Around 6pm, one year ago:
The pain takes over everything else and we end up in ER. I’m not able to think any more about what may or may not be inside me. It is just the pain that has its source in my lower abdomen on the right hand side, but somehow seems to have consumed me down to my DNA. I am gone, but the pain in every cell remains, retaining my outline. The only thought I have now is how much I long for someone to knock me out and make it end.

Around 11pm, one year ago:
Eventually, they do knock me out, in a sudden rush to the operating theatre. Through my haze I’m impressed by the number of people that are there within minutes, just for me. It hits me that this is an emergency and that I am about to go to sleep and that maybe I won’t wake up and I think of Brian and Max and Martha. Tears drain out the side of my right eye.
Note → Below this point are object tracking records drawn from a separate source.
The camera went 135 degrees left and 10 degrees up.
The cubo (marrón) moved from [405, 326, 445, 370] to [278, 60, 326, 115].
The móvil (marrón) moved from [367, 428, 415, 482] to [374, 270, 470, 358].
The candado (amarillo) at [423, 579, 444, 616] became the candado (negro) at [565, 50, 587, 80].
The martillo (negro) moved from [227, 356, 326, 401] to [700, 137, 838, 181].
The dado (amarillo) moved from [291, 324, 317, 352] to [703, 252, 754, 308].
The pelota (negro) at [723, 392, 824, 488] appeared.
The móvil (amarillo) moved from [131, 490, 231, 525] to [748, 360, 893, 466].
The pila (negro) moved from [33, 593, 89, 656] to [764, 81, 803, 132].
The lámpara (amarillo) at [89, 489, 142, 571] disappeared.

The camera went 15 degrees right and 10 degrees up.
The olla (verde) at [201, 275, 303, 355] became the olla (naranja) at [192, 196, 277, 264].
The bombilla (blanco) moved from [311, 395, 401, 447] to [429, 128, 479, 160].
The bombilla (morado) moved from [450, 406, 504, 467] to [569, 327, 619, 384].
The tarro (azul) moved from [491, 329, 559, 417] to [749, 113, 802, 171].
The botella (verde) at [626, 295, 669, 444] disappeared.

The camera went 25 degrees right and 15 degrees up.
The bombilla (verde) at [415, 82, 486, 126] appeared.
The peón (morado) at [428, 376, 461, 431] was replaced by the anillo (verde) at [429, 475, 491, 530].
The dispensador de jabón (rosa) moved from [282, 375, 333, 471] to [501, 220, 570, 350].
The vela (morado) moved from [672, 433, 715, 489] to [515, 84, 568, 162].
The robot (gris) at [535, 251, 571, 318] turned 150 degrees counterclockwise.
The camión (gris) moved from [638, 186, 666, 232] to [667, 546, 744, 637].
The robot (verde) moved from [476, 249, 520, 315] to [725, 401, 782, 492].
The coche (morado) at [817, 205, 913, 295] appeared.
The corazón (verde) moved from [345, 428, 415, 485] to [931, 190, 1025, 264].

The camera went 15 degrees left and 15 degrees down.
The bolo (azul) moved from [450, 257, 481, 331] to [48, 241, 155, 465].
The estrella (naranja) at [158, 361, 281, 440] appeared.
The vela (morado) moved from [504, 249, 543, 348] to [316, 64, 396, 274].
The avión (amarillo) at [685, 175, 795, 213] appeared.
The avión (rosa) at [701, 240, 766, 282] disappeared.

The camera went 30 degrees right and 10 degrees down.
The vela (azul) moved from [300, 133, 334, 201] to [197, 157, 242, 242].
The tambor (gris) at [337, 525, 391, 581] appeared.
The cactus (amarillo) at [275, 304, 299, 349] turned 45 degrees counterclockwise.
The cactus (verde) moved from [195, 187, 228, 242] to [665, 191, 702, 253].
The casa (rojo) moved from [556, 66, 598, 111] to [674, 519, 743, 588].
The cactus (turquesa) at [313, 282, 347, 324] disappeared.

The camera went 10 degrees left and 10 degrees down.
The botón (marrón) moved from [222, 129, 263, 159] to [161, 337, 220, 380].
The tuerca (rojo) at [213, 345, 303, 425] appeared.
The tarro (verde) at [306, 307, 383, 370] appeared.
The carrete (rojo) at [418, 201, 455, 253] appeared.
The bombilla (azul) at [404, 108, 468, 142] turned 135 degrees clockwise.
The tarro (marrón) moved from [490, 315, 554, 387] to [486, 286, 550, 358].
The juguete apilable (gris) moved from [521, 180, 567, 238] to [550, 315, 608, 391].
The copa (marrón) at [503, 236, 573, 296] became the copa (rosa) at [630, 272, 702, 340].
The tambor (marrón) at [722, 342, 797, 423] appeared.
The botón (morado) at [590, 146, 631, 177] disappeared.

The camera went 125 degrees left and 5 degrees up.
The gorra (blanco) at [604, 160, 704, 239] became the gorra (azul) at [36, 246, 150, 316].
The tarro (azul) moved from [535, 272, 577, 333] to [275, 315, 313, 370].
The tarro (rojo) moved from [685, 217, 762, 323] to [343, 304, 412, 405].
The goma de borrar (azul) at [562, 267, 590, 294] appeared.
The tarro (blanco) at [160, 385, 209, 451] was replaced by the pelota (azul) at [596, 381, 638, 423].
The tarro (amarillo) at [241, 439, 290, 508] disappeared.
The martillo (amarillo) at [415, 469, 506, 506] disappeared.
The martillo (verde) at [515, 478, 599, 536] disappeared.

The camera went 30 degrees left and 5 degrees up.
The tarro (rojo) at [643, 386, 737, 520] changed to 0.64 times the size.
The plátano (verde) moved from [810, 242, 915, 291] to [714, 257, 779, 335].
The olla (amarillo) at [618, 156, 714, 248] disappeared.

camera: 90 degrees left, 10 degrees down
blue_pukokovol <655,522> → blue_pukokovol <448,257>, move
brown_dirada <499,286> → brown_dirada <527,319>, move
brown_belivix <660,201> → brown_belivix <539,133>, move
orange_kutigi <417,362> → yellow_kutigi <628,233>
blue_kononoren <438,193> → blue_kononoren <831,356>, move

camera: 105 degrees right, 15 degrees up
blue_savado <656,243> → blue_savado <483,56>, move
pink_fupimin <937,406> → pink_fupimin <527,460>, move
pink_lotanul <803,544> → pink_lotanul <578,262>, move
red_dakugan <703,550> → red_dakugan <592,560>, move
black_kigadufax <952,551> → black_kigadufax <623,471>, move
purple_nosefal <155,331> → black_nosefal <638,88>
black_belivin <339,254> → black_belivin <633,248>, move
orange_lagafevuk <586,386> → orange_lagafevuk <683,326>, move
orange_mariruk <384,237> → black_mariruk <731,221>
Some kind kind hand wipes them away. I am so touched by this and hold it as my last thought before the anesthetic takes hold and I drift away.

Around 2am, one year ago:
I wake to the gentle hand of the doctor on my arm and her gentle voice telling me that the pregnancy had been trapped in my tube, or maybe in my ovary, and that the two had twisted around each other into a bright red pulsing ball. And that she had had to take them both out. She is so gentle and kind and I wonder whether it was her who had wiped away my tears earlier.

I call Brian to let him know and he promises to keep the candle in the brass cylinder lit.

October 31, one year ago:
Max and Martha and Brian come to visit me. A jolly pirate and an adorable witch. Brian brings beautiful flowers and Max has made me a salad that he is sure will make me better and a drawing that is a perfect map of my room.

A few months later, April maybe:
We are back visiting Ireland. Brian and I take some of the sky lanterns left over from our wedding (we have lots – it is a bad idea to let sky lanterns off on a Croatian island after a summer of no rain. Fire engines will spend hours following your test lantern around incase it lands and ignites acres of dry brush!). We go to Sandymount strand. The tide is out. We walk to the edge of the water, which in the darkness seems to be continually creeping away. It gets very blustery. We have extra paraffin, which we succeed in pouring all over our hands and shoes and little else. We try to light one lantern and manage to burn it to pieces. The second goes the same way. These lanterns do not want to float out to sea. We decide to give up and I feel a little silly about my idea as we walk back.

And then suddenly the wind drops and everything is still. We have one lantern left. It lights in seconds and fills with hot air and lifts from our paraffin-smelly fingers. I lean against Brian and we watch as it gaily, gracefully travels up and away, not out to sea as I had imagined it would, but back in towards land. The sky is navy and the city gives the odd cloud up there a pink tinge. Our lantern travels higher and higher until it reaches one of the clouds. It hovers there for a moment and then with a wink it slips away.